In 2014, civil society groups attempted to secure funding from the Global Fund to Fight AIDS, TB and Malaria through an “exceptional NGO rule” that allows HIV funds to go to NGOs from middle income countries, which should be supporting HIV prevention and treatment programs but don’t due to political barriers in spite of epidemiological imperative. The request, however, was denied.

In addition to increased HIV rates among populations of people who inject drugs, the prevalence among gay and other men who have sex with men has also increased. In the EU funded study SIALON II, Bucharest recorded the highest HIV prevalence among the 13 cities in study at 18 percent. The country’s official report to the United Nations on the progress of their AIDS response also acknowledges that there are no programs remaining that target men who have sex with men.

The European Union’s support

Romania receives one of the largest amount of the European Union structural support, including funding for reducing social inequalities among and within EU countries. From 2011 to 2014, NGOs applied and received some funds for running social reintegration and testing services for people who use drugs, but at high cost: Receiving funding requires programs to report personal data of all clients to a government agency.

Deja vu across Southern Eastern Europe and later in the East?
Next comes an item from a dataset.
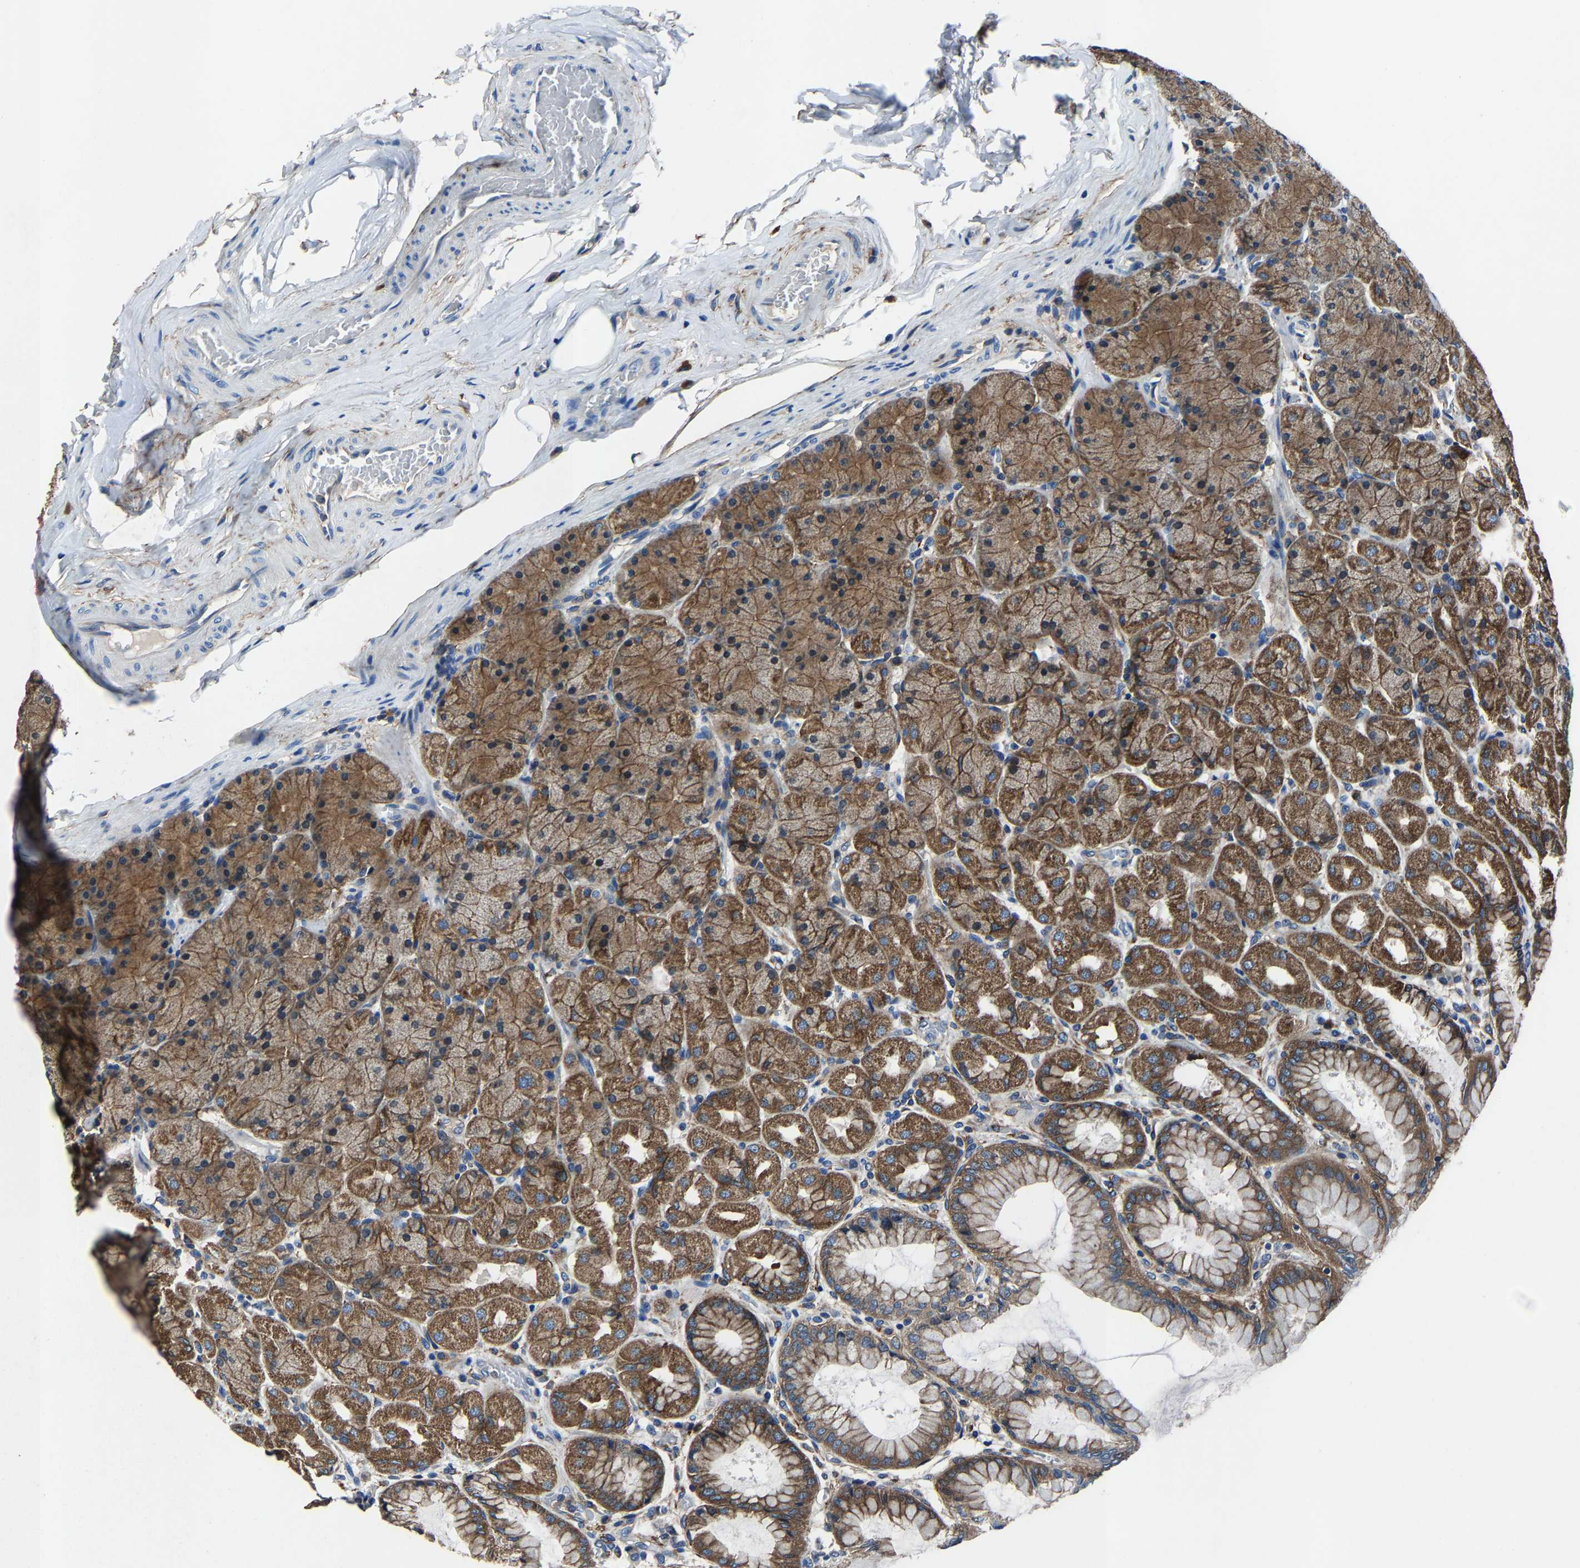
{"staining": {"intensity": "strong", "quantity": ">75%", "location": "cytoplasmic/membranous"}, "tissue": "stomach", "cell_type": "Glandular cells", "image_type": "normal", "snomed": [{"axis": "morphology", "description": "Normal tissue, NOS"}, {"axis": "topography", "description": "Stomach, upper"}], "caption": "Stomach stained with DAB IHC exhibits high levels of strong cytoplasmic/membranous staining in approximately >75% of glandular cells.", "gene": "KIAA1958", "patient": {"sex": "female", "age": 56}}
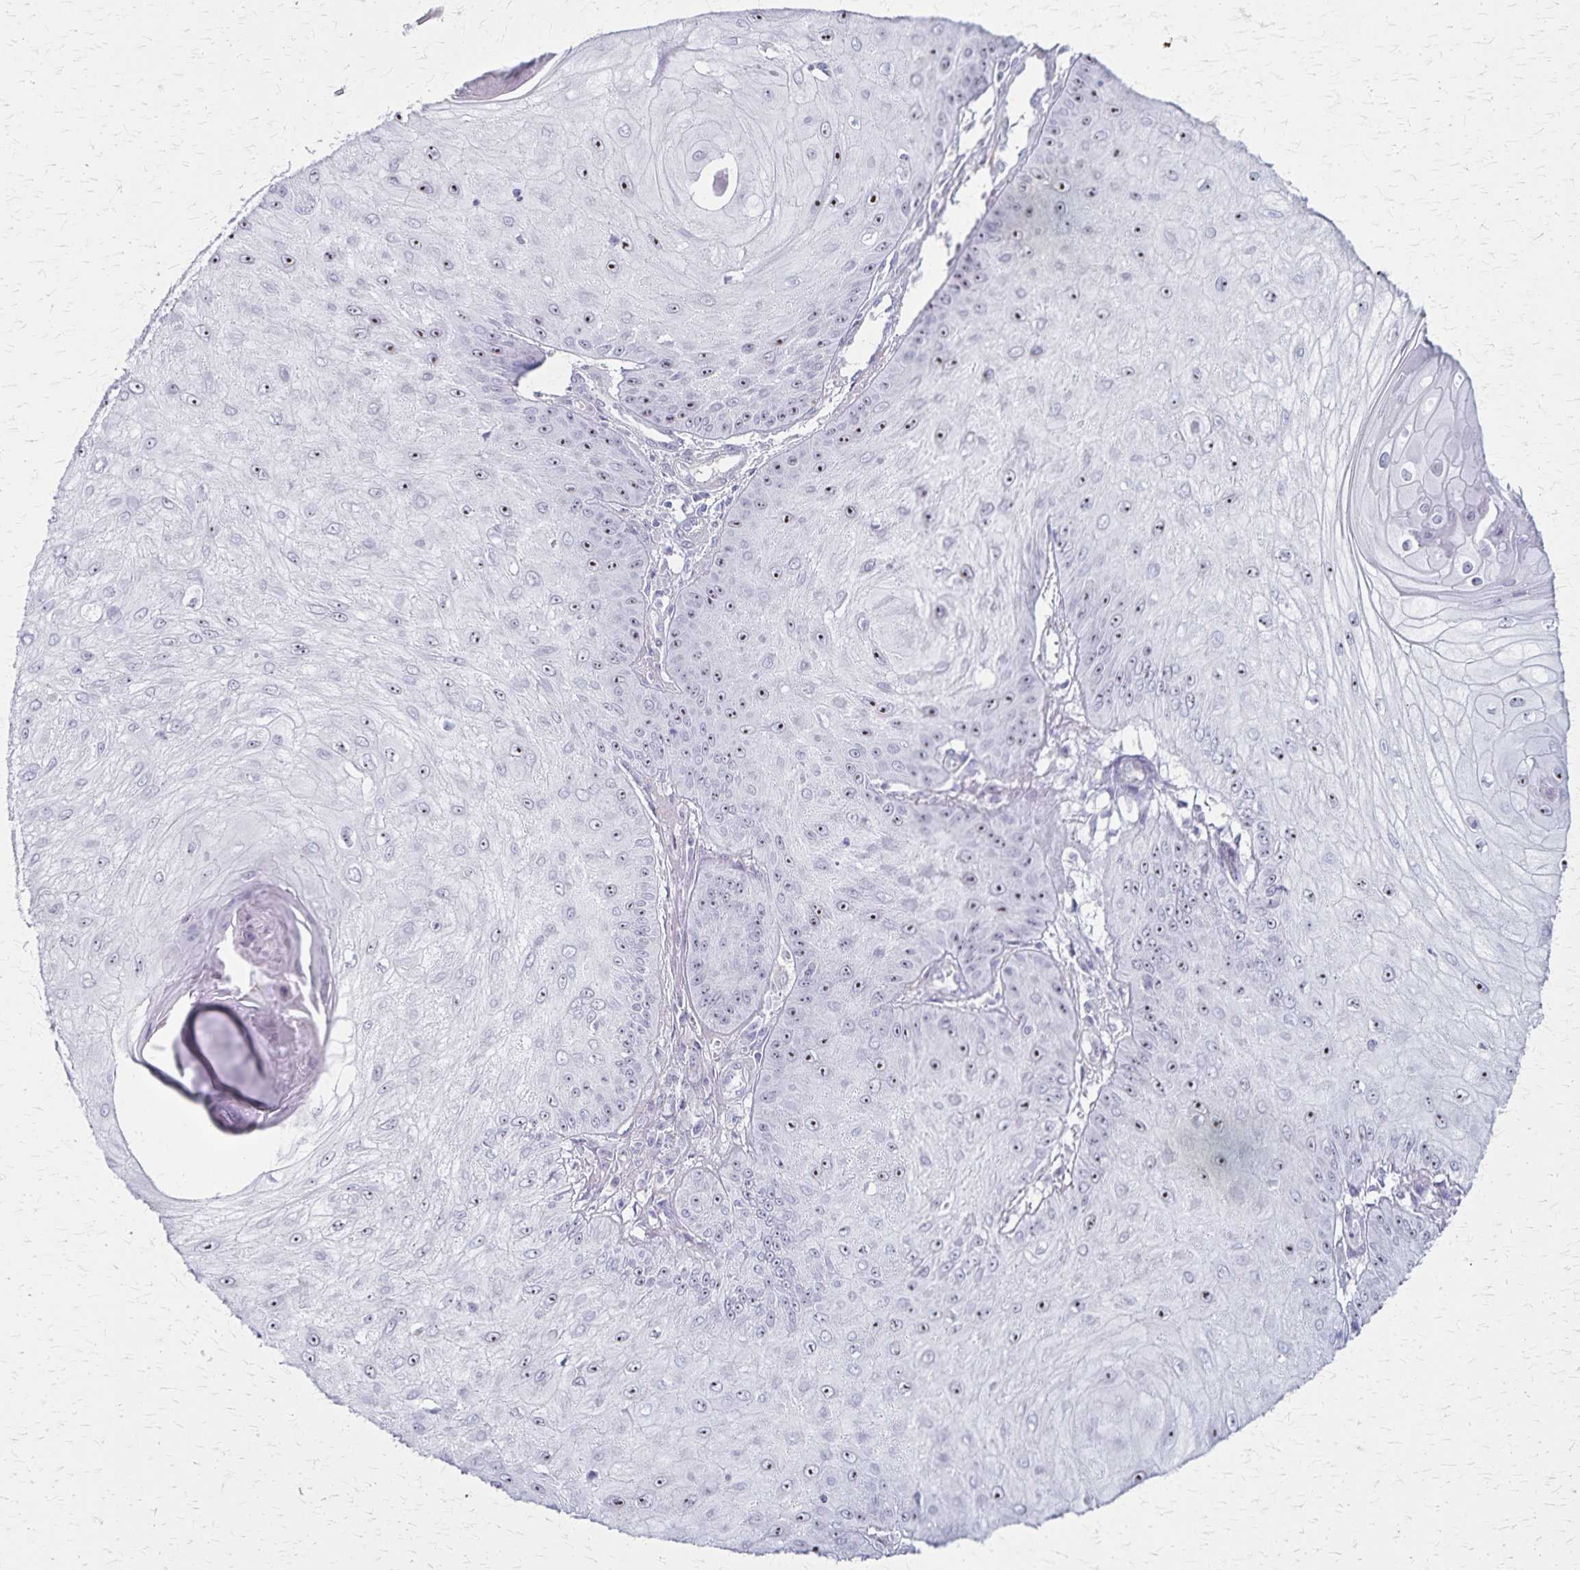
{"staining": {"intensity": "moderate", "quantity": "25%-75%", "location": "nuclear"}, "tissue": "skin cancer", "cell_type": "Tumor cells", "image_type": "cancer", "snomed": [{"axis": "morphology", "description": "Squamous cell carcinoma, NOS"}, {"axis": "topography", "description": "Skin"}], "caption": "Immunohistochemical staining of human skin cancer (squamous cell carcinoma) displays moderate nuclear protein positivity in about 25%-75% of tumor cells.", "gene": "DLK2", "patient": {"sex": "male", "age": 70}}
The Global Fund to Fight HIV, TB and Malaria has recently shifted its funding to focus on the world’s poorest nations with the highest burdens of disease. Countries like Bosnia-Herzegovina and Macedonia—upper middle-income countries where key populations managed to keep HIV below 5 percent—are no longer eligible for funding and will lose their main source of funding for HIV services for key populations. Bulgaria is another example. The country is finishing its final HIV grant this year and the funding of its HIV programs remains uncertain.

Two countries in the South-Eastern European region—Montenegro and Serbia—experienced an HIV increase among men who have sex with men after the Global Fund’s support for HIV programs ended in 2015 and 2014. Today, the HIV prevalence is high enough to make both countries eligible for funding again.

Being eligible for funding, however, does not guarantee you funding. Romania was allocated zero for HIV in the last allocation cycle of 2014-2016. While the exact allocations won’t be announced until December 15 this year, some are already forecasting that most Eastern Europe, South-Eastern European, and Central Asian countries should expect cuts by at least one third.

Way forward

Non-governmental groups in Romania are pointing to the major gaps in commitments from funders globally to the HIV response—especially the failed plans for transitioning from Global Fund support to national funding in middle-income countries. What Romanian groups expect from the Board of the Global Fund when it meets on 14-15 of November 2016, are answers to the following questions: What do UMICs and MICs do when they’re illegible for funding but there’s no political will to pick up the tab? What do HIV prevention and treatment services do when they are left behind by both donors and governments? How is the Global Fund planning to transition from these countries to ensure key populations don’t get left behind? How to ensure the real use of the NGO rule that was designed to address such exceptional cases likes their – being part of the rich countries but not for key populations, where NGO-run services are left behind by both donors and governments?

These questions and the global call to action is a call for more solidarity within and with the Global Fund, but also in our communities and regions. We need to look for solutions together, and not only for one group or one disease. This call is also to raise the alarm for the European Union and other donors to reconsider rapid transition but also to help facilitate a political dialogue with governments—like Romania—about how to do things right.